Between all the scintillating
Black Friday deals and the Cyber Monday bargains that will follow, you may end up spending a lot of time surfing online retail stores for discounts. That's all well and good, but if you're among the more than 2 billion people who use Google's Chrome browser, take a moment to apply the latest emergency update to protect yourself from another zero-day security flaw.
Google started pushing out the patch on Thanksgiving, when you were likely preoccupied with gorging on turkey and watching a slate of football games (I don't care what the refs decided, that was a catch by Patriots tight end Hunter Henry). However, it's not one that should be overlooked. Tracked as CVE-2022-4135, this one carries a "High" severity rating.
That alone would be cause to pause what you're doing and apply the patch.
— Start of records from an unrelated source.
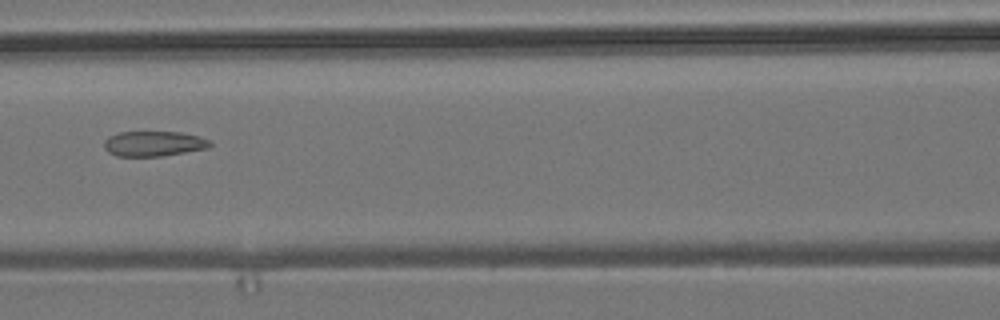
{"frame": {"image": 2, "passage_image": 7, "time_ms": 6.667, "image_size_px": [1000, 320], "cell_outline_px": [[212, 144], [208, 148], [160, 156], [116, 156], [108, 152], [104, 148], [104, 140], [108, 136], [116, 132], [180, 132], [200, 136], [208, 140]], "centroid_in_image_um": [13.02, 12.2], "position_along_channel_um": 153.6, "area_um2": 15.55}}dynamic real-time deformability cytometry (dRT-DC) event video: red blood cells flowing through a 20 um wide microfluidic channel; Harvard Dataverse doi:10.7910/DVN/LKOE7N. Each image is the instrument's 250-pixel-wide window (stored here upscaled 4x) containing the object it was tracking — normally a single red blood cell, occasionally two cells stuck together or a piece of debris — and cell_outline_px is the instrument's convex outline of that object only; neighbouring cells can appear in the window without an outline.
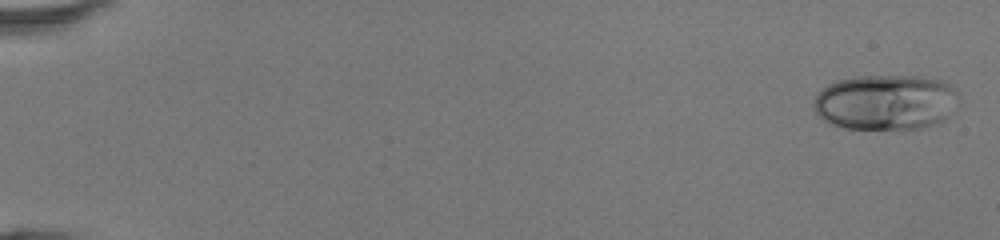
{"species": "human", "species_latin": "Homo sapiens", "temperature_condition": "room temperature", "stored_images_in_passage": 47, "camera_frame_rate_fps": 3000, "um_per_image_px": 0.085, "donor": {"sex": "female"}, "frame": {"image": 1, "passage_image": 1, "time_ms": 0.0, "image_size_px": [1000, 240], "cell_outline_px": [[960, 96], [948, 116], [944, 120], [920, 128], [844, 128], [828, 124], [816, 112], [812, 104], [816, 92], [828, 84], [836, 80], [852, 76], [916, 76], [940, 80], [948, 84]], "centroid_in_image_um": [75.22, 8.67], "position_along_channel_um": 9.8, "area_um2": 46.88}}
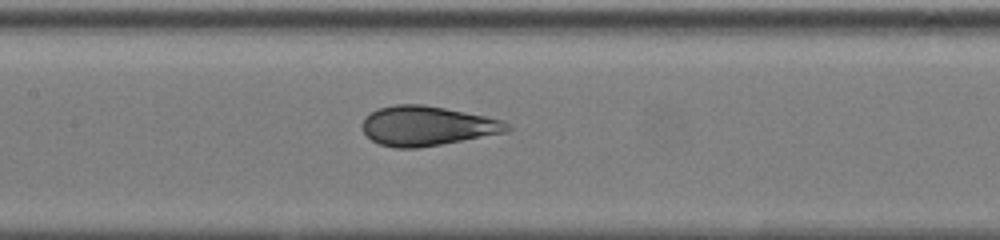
{"frame": {"image": 2, "passage_image": 24, "time_ms": 7.667, "image_size_px": [1000, 240], "cell_outline_px": [[516, 128], [508, 132], [440, 144], [416, 148], [396, 148], [380, 144], [372, 140], [364, 132], [364, 116], [376, 108], [396, 104], [424, 104], [504, 120]], "centroid_in_image_um": [36.34, 10.69], "position_along_channel_um": 171.1, "area_um2": 33.41}}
But in this instance, Google states it is "aware that an exploit for CVE-2022-4135 exists in the wild." In other words, this isn't just a theoretical security hole, but one in which hackers have already developed an exploit for.
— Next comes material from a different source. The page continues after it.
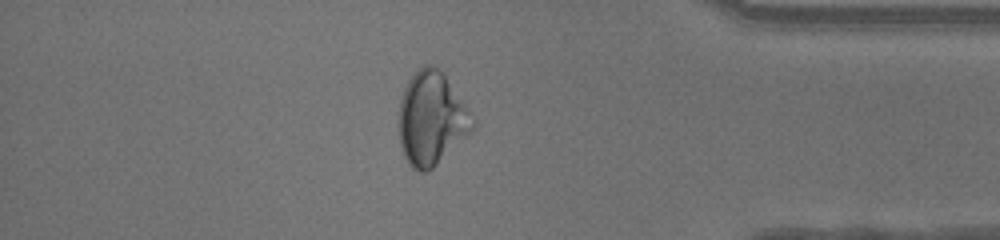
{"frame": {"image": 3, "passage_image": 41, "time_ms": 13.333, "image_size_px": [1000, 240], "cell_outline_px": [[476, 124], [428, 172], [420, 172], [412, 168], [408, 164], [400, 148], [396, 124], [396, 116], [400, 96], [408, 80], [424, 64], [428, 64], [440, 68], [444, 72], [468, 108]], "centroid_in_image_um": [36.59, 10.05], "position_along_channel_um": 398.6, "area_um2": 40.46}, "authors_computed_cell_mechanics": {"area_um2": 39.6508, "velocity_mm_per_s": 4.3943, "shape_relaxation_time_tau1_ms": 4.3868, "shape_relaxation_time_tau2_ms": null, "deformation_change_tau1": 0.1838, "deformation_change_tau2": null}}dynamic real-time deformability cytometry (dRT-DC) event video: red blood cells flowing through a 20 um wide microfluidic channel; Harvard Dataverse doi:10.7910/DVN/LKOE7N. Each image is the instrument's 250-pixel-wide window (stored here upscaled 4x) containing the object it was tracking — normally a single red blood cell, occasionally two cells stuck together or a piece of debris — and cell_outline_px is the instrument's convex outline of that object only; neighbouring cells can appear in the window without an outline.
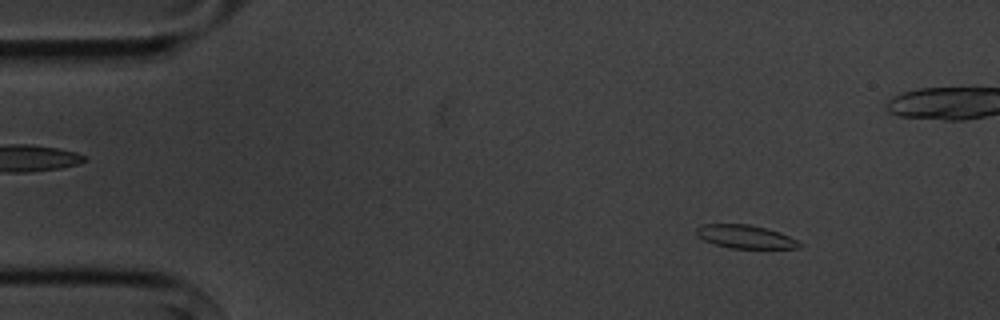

As is typically the case for this sort of thing, Google is withholding most details until a majority of users apply the latest patch. It's described as a "heap buffer overflow in GPU" bug and it affects Windows, Mac, and Linux.
While we don't know the full scope of the exploit, this kind of vulnerability paves the way for hackers to corrupt data and remotely execute code on a victim's PC. The US government's National Institute of Standards and Technology (NIST) agency goes a little further and says that CVE-2022-4135 allows a "remote attacker who had compromised the renderer process to potentially perform a sandbox escape via a crafted HTML page."
Not Seeing The Patch? Here's How To Get Google's Chrome Update Now
Incidentally, this is the eighth
zero-day vulnerability discovered in Chrome this year, with the others having been patched in February, March, April, July, August, September, and October. These updates typically get pushed to Chrome browsers automatically, though they may not get installed right away.
You can fast-track the process by manually initiating the update. To do this, click on the three vertical dots in the upper-right corner and navigate to Help > About Google Chrome. Chrome will then check for and download the latest build (
107.0.5304.121 as of this writing) and prompt you to restart your browser.